Il tracciato adesso c'è. Dopo anni di polemiche e battaglie politiche, la commissione ministeriale per l'impatto ambientale ha promosso il tratto costiero della Livorno-Civitavecchia sponsorizzato dalla Regione Toscana ed ha bocciato l'ipotesi collinare sostenuta dal ministro Lunardi.
Habemus autostrada? Niente affatto. Perché se è vero che dopo 36 anni il «tracciato» è stato scelto, l'autostrada «Tirrenica» (cioè il prolungamento della A12 da Livorno a Civitavecchia), buco nero della viabilità europea, resta un'ipotesi lontana. E non solo per mancanza di finanziamenti (servono almeno 2,5 miliardi di euro), ma perché il sì al tracciato costiero non mitiga le proteste di ambientalisti e comitati, appoggiati da residenti, vip, agricoltori e viticoltori che da sempre si battono per l'ammodernamento della vecchia Aurelia e sono pronti a scendere in piazza.

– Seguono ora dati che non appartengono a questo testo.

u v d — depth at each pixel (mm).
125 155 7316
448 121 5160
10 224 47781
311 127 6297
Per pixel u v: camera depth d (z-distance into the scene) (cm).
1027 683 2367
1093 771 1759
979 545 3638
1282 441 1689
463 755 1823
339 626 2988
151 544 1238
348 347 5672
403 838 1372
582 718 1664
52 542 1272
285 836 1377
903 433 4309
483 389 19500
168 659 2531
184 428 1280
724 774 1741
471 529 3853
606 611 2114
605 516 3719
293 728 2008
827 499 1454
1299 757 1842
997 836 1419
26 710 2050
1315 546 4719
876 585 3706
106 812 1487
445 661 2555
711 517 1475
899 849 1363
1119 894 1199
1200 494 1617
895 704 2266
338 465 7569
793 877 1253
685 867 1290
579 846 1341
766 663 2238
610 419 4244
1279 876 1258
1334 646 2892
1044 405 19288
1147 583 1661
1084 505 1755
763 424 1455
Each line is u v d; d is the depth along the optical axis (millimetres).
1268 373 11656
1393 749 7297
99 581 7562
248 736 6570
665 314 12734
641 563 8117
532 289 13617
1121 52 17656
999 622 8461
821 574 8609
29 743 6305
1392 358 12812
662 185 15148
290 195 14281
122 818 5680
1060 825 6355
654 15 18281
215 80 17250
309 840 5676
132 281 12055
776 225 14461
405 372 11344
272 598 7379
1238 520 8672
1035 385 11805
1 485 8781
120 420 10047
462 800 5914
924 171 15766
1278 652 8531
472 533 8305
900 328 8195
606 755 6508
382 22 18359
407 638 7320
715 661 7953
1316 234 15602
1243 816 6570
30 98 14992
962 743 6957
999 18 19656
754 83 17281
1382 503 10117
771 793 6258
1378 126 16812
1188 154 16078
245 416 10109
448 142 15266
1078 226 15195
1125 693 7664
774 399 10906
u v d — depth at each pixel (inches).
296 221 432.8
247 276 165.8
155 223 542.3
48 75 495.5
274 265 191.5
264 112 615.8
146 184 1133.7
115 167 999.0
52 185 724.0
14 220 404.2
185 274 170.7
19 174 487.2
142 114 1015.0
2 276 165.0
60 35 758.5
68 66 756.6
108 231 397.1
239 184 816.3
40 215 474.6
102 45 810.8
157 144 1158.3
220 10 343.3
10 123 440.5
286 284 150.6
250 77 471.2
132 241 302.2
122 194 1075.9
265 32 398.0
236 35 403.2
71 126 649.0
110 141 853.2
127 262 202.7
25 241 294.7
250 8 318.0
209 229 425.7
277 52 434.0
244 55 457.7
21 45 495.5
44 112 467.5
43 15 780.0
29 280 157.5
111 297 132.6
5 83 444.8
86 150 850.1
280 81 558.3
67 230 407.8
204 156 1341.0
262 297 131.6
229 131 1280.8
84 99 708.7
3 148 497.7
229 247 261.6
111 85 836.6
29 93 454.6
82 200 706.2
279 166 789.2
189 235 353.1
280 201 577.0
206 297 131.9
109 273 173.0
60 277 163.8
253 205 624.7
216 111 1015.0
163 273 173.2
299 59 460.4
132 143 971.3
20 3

Non mancano i sostenitori dell'autostrada, amministratori regionali, comunali e imprenditori locali, guidati da nomi illustri come Giuliano Amato, residenza ad Ansedonia. «È un vantaggio, la Tirrenica separerà il traffico locale da quello pesante. Bene il no al tracciato di Lunardi, ma attenzione a non deturpare le zone più belle della Maremma, come il Fontanile dei Caprai vicino a Capalbio».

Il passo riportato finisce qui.